和嶋 それはやっぱり、常に楽しそうにやっているところかな。それと、古典落語を現代の人がやると何か足りなく感じちゃう時があるんだけど……。筋を追いすぎると、あんまりおもしろくなくなるというか。それよりも、そこにその人なりの可笑し味が出るのが表現かなと思うんだけど、そういう意味では古典を自分なりの可笑し味に解釈してやってらっしゃる方って実は少ないかもと思うんです。……偉そうなこと言ってすみません。だけど昇太さんには、その感じが凄いあるんですよね。もちろん新作落語もおかしいし、どんな落語をやっても昇太さんのカラーが最初っから出ている。それはもう天性のものというか、努力しても出せないものを持ってらっしゃる方だと思うんです。別の言い方をするなら、現代語で相手にわかるように言っている感じっていうのかな……。教科書にはならない感じの落語? でも、だからこそ生きている落語。そこが凄い好きなんです。

昇太 まあ、僕は新作も書くんだけど、イメージ的には古典はスタンダード・ナンバーで、新作はオリジナル・ナンバーっていう気持ちでやっているんです。
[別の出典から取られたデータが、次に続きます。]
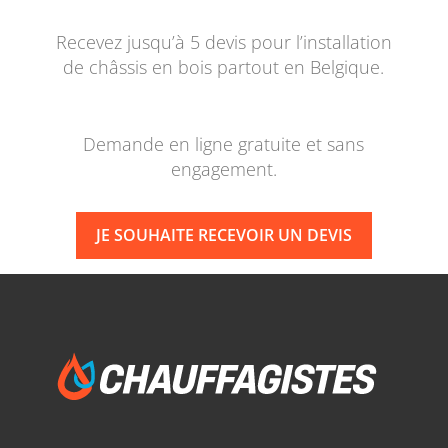
Recevez jusqu’à 5 devis pour l’installation
de châssis en bois partout en Belgique.
Demande en ligne gratuite et sans
engagement.
JE SOUHAITE RECEVOIR UN DEVIS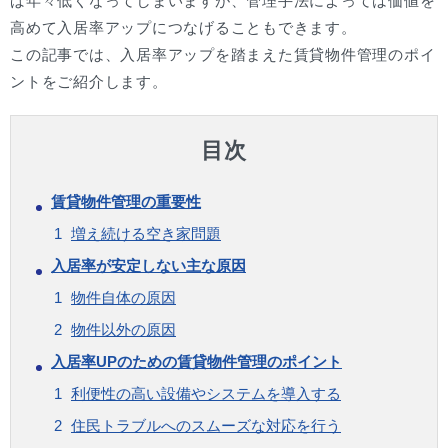
ば年々低くなってしまいますが、管理手法によっては価値を
高めて入居率アップにつなげることもできます。
この記事では、入居率アップを踏まえた賃貸物件管理のポイ
ントをご紹介します。
目次
賃貸物件管理の重要性
増え続ける空き家問題
入居率が安定しない主な原因
物件自体の原因
物件以外の原因
入居率UPのための賃貸物件管理のポイント
利便性の高い設備やシステムを導入する
住民トラブルへのスムーズな対応を行う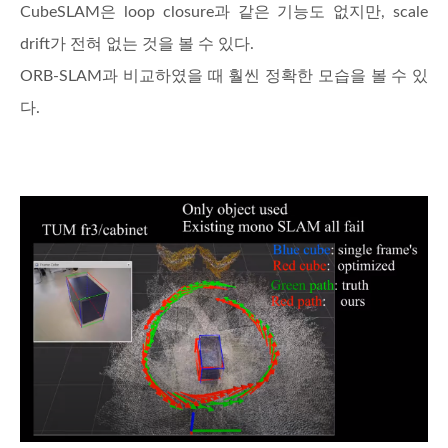
CubeSLAM은 loop closure과 같은 기능도 없지만, scale
drift가 전혀 없는 것을 볼 수 있다.
ORB-SLAM과 비교하였을 때 훨씬 정확한 모습을 볼 수 있
다.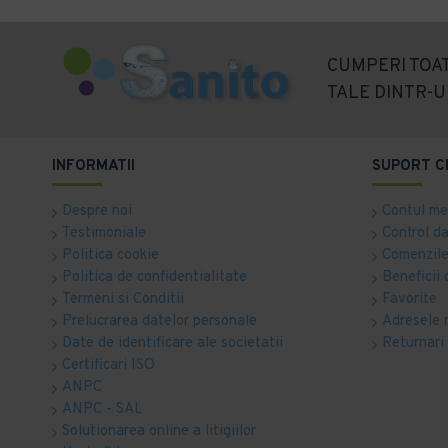
CUMPERI TOAT
TALE DINTR-U
INFORMATII
SUPORT C
Despre noi
Contul m
Testimoniale
Control d
Politica cookie
Comenzile
Politica de confidentialitate
Beneficii 
Termeni si Conditii
Favorite
Prelucrarea datelor personale
Adresele 
Date de identificare ale societatii
Returnari
Certificari ISO
ANPC
ANPC - SAL
Solutionarea online a litigiilor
で、スタンダードな曲って良いから残っているわけじゃないですか。それを他の人と違うように聴かせるっていうのは、けっこう難しいんだけど。でも、まあ新作を最初にやっていたおかげで、その方法論みたいなものは自分の中ではなんとなくできているみたいな気はするんです。ただ、それを全員が好きかっていったら、それはまた別の問題でね。だから結局は、僕が良いと思ってやってることを良いと思ってくれている人しか聞いてないっていうことなんだけど(笑)。でも、だからこそボクの落語を良いと思ってくれる人には、なるべくベストなものを提供したいとは思っているんですけどね。

和嶋 あと、さっき「花が咲いた」って言いましたけど、昇太さんにはたとえしゃべらなくても、歩いて出て来るだけでパーッて光る感じが凄くする。それって、ホントに素晴らしいことだと思うんです。

昇太 ありがとうございます(笑)。っていうか、綺麗な日本語で伝えるのが上手っていうのでいいのであれば、アナウンサーさんが落語やった方がいいと思うんですよ。でもそうじゃなくて、人間の体から出て来る“気”みたいなものが、絶対的に落語には必要だなと思っているので。だから、僕わりと人見知りの方なんで、普段は凄いしょぼしょぼなんですけど(笑)。高座に上がる時には、体をギュッてやって……。パッと気持ちを客席に向けて発射するような感じ? それは絶対に必要だなと思っているんです。

和嶋 それは、伝わっています! それと、昇太さんって勢い込んで同じことを何回もしゃべることあるじゃないですか。それで逆に、“あっ、言いたいんだ”っていうのが凄く伝わってくるというか……。言い換えれば、けっして台本を読んでいる感じじゃない。そこに春風亭昇太っていう人間が生きているっていう感じがして、凄い感動するんですよね。